A: The silly things would be things like… start reading guides and suggestions from professional writers.
B: Why is that silly?
A: Because it can become a sort of time-sink, where you spend all your time reading about how to do something instead of actually doing something. Also I’ve already more or less internalized everything I need to know, and I can get quick refreshers in a few moments of Googling. I don’t need to do embark on some massive research project. If I’ve learnt anything, it’s that these things have to happen along the way, en route, and that I’m going to have to stumble and slip up and write a few terrible stories before I get to good ones.
B: Sounds about right. So what are you going to do now?
A: Well, right now I’m writing this vomit. I don’t yet know what my first story is going to be. I don’t want to overthink it, but I don’t want to underthink it either.
B: Walk me through it. What’s an appropriate amount of thinking?

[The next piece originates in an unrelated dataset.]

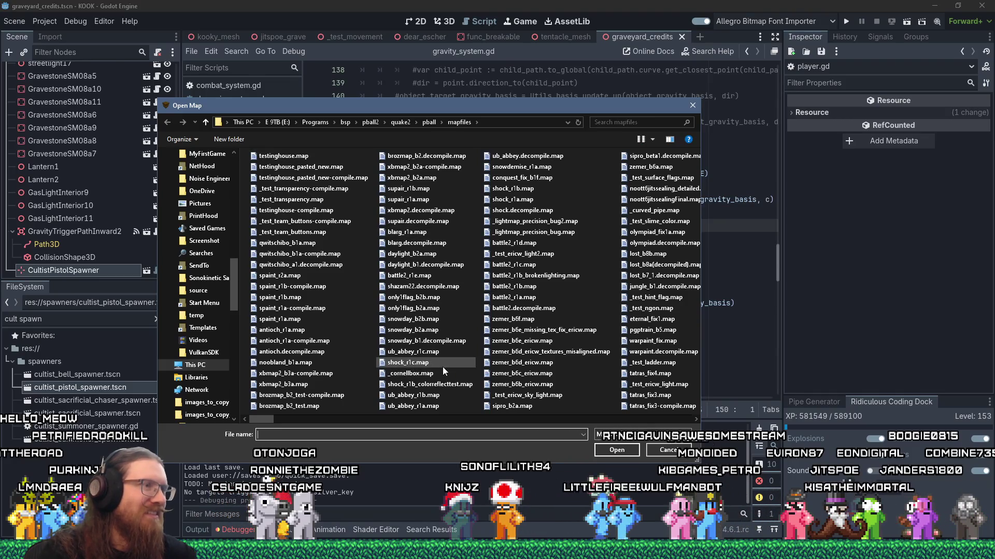
type("e:\\projects\\k")
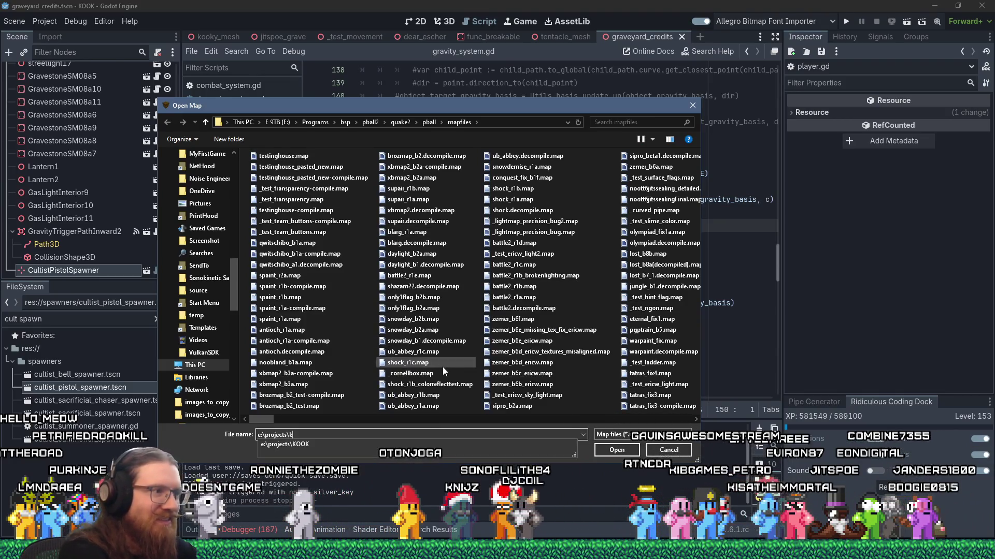
type("ook\\")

A: Well, Emma Coats from Pixar comes to mind. She talks about figuring out what the story is about, but she also says that you don’t really know what the story is about until you’re done with it. That’s when you rewrite it.
B: So if you had to start writing a story right now, what would you start with?
A: That’s a tough one. I suppose I’ll start with a cliche, because cliches exist for a reason. It’ll have to be about a hero that I relate to, since I don’t yet know how to project myself into the mind of somebody that I don’t relate to yet. My main problem is that I tend to write overly perfect characters (and this is me talking about me writing millions of words ago, when I was a young teenager). A character needs to struggle, needs to have difficulties, needs to encounter conflict. It’s conflict that makes a story interesting, and makes a character likeable.
B: Okay. So what’s the conflict that you’d want to write about?
A: Everything and nothing. I don’t know where to begin.
B: What’s the first thing that comes to your mind? Just keep going.
A: Well, I guess… I find myself thinking about the passage of time. About growing up. I guess I still feel like I haven’t fully addressed the problem of growing up, so if I’m going to write a story, it’s going to have to be about growing up.
B: There you go, that’s a start. What’s the next step?
A: Okay, so I have a theme. Growing up. What is growing up, anyway? Well, we’re born solipsistic and clueless, and growing up is about losing that cluelessness in the crossfire of reality.
B: Uhuh.
A: And that crossfire is really painful and uncomfortable and unfair. And the whole time you’re going through it, if you’re even slightly self-aware, you’re going to realize that your problems are minute and trivial compared to everything everybody else in the world is going through, and everything everybody in the history of humanity has gone through. And there’s probably been a lot of crappy stuff written about this already.
B: No, don’t tell me about that. Tell me about growing up.
A: I’m not sure if I’ve done it yet. I think it’s a never-ending process. I don’t think anybody is ever completely, fully grown up. I’m thinking about that CS Lewis quote about how, when he became a man, he put away childish things, such as the fear of appearing childish.
B: What’s the conflict about growing up?
A: I suppose it’s about wanting to hold on to the past, hold on to comfort, hold on to ignorance. Wanting to fix things that are broken, but realizing that they can never truly be “fixed”– you can only dance around them, build around them, incorporate them into your existence.
B: So what does a story about that look like?
A: Well, so there’s a guy. And he’s growing older. And he has to grow up, because of… something. Something is forcing him to grow up. I don’t know what that something ought to be. I don’t want to use something from my personal life, because then it would get tedious and I’d get overly invested in it. But I can’t exactly invent something from scratch, either.
B: What’s the ending?
A: That’s a good question. Endings are hard, you need to know your ending in advance before you can work out the middle. I guess maybe part of my anxiety is that I don’t know what the ending is, and that I need to learn to live with that. I suppose that’s what growing up is about, too. Learning to live with not knowing. But does that actually make for a good ending for a short story?